Рэй Брэдбери - ...И духов зла явилась рать
Обзор книги Рэй Брэдбери - ...И духов зла явилась рать
Рэй Брэдбери
…И духов зла явилась рать
С признательностью Дженет Джонсон, которая научила меня писать новеллы, и Сноу Лонглей Хоуш, который очень давно учил меня поэзии в лос-анджелесской средней школе, и Джеку Гассу, который не так давно помог написать этот роман.
Человек влюблен и любит то, что исчезает.
У. Б. ЙитсПотому что они не заснут, если не сделают зла; пропадает сон у них, если не доведут они кого до падения,
Ибо они едят хлеб беззакония и пьют вино хищения.
Притчи 4: 16—17Я не знаю всего, что может прийти, но чем бы это ни было, я пойду к нему, смеясь.
Стабб в «Моби Дике»ПРОЛОГ
Прежде всего отметим, что стоял октябрь, замечательный для мальчишек месяц. Нельзя сказать, что остальные месяцы никуда не годятся, но, как говорят пираты, бывают плохие и бывают хорошие. Возьмем, к примеру, сентябрь — плохой месяц: начинаются занятия в школе. Или август — хороший месяц: каникулы еще не кончились. Июль хорош, июль просто замечателен: в целом мире еще нет ничего, что хотя бы случайно напоминало о школе. Июнь же, несомненно, лучше всех: начало лета, до школы далеко, а до сентября еще миллиард лет…
Итак, стоял октябрь.

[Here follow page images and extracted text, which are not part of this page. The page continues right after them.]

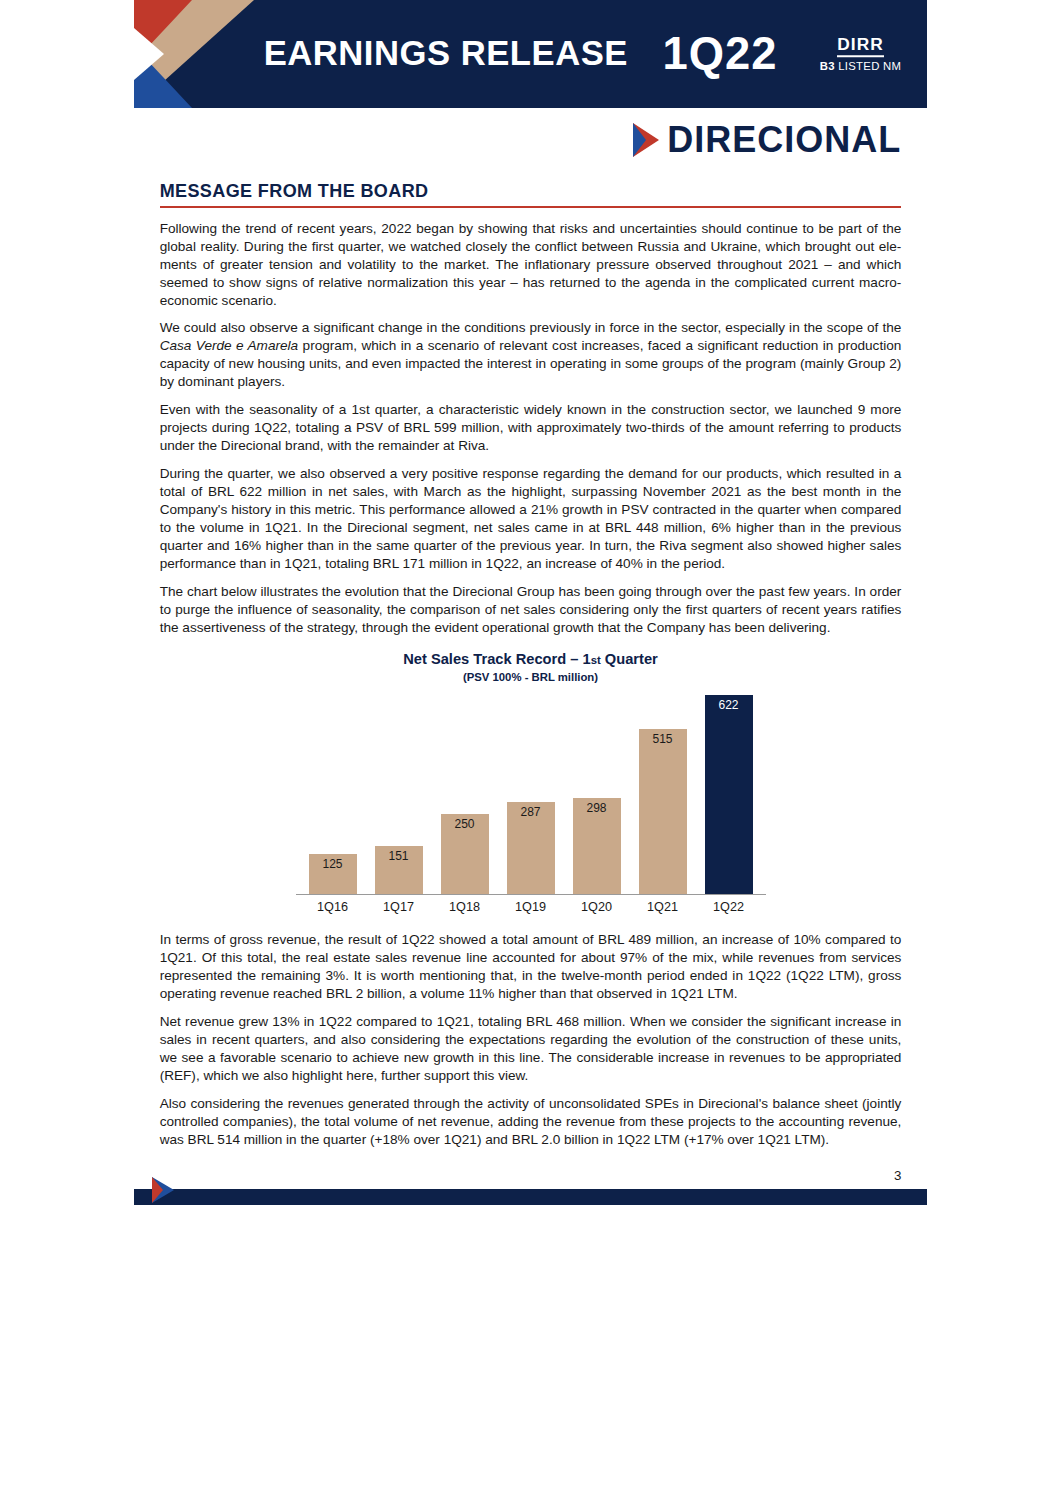EARNINGS RELEASE
1Q22
DIRR
B3 LISTED NM
DIRECIONAL
MESSAGE FROM THE BOARD
Following the trend of recent years, 2022 began by showing that risks and uncertainties should continue to be part of the global reality. During the first quarter, we watched closely the conflict between Russia and Ukraine, which brought out elements of greater tension and volatility to the market. The inflationary pressure observed throughout 2021 – and which seemed to show signs of relative normalization this year – has returned to the agenda in the complicated current macroeconomic scenario.
We could also observe a significant change in the conditions previously in force in the sector, especially in the scope of the Casa Verde e Amarela program, which in a scenario of relevant cost increases, faced a significant reduction in production capacity of new housing units, and even impacted the interest in operating in some groups of the program (mainly Group 2) by dominant players.
Even with the seasonality of a 1st quarter, a characteristic widely known in the construction sector, we launched 9 more projects during 1Q22, totaling a PSV of BRL 599 million, with approximately two-thirds of the amount referring to products under the Direcional brand, with the remainder at Riva.
During the quarter, we also observed a very positive response regarding the demand for our products, which resulted in a total of BRL 622 million in net sales, with March as the highlight, surpassing November 2021 as the best month in the Company's history in this metric. This performance allowed a 21% growth in PSV contracted in the quarter when compared to the volume in 1Q21. In the Direcional segment, net sales came in at BRL 448 million, 6% higher than in the previous quarter and 16% higher than in the same quarter of the previous year. In turn, the Riva segment also showed higher sales performance than in 1Q21, totaling BRL 171 million in 1Q22, an increase of 40% in the period.
The chart below illustrates the evolution that the Direcional Group has been going through over the past few years. In order to purge the influence of seasonality, the comparison of net sales considering only the first quarters of recent years ratifies the assertiveness of the strategy, through the evident operational growth that the Company has been delivering.
Net Sales Track Record – 1st Quarter
(PSV 100% - BRL million)
125
151
250
287
298
515
622
1Q16 1Q17 1Q18 1Q19 1Q20 1Q21 1Q22
In terms of gross revenue, the result of 1Q22 showed a total amount of BRL 489 million, an increase of 10% compared to 1Q21. Of this total, the real estate sales revenue line accounted for about 97% of the mix, while revenues from services represented the remaining 3%. It is worth mentioning that, in the twelve-month period ended in 1Q22 (1Q22 LTM), gross operating revenue reached BRL 2 billion, a volume 11% higher than that observed in 1Q21 LTM.
Net revenue grew 13% in 1Q22 compared to 1Q21, totaling BRL 468 million. When we consider the significant increase in sales in recent quarters, and also considering the expectations regarding the evolution of the construction of these units, we see a favorable scenario to achieve new growth in this line. The considerable increase in revenues to be appropriated (REF), which we also highlight here, further support this view.
Also considering the revenues generated through the activity of unconsolidated SPEs in Direcional's balance sheet (jointly controlled companies), the total volume of net revenue, adding the revenue from these projects to the accounting revenue, was BRL 514 million in the quarter (+18% over 1Q21) and BRL 2.0 billion in 1Q22 LTM (+17% over 1Q21 LTM).
3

Уже месяц, как идут школьные занятия, а вы еще гуляете, скачете, отпустив поводья. У вас еще есть время обдумать маскарадный костюм, который вы наденете в последнюю ночь месяца на собрание Христианской молодежной ассоциации. И тогда, в двадцатых числах октября, когда воздух пахнет дымом костров, на которых сжигают опавшие листья, и небо в сумерках оранжевое или пепельно-серое, кажется, что канун праздника Всех святых никогда не придет сюда, под сень ракит, теряющих последнюю листву, во дворы, где развеваются на легком ветру сохнущие простыни.
Однако в один странный, длинный, страшный год канун праздника Всех святых пришел рано.
В тот год он наступил 24 октября в три часа пополуночи, вместо того, чтобы прийти, как положено, 31 октября.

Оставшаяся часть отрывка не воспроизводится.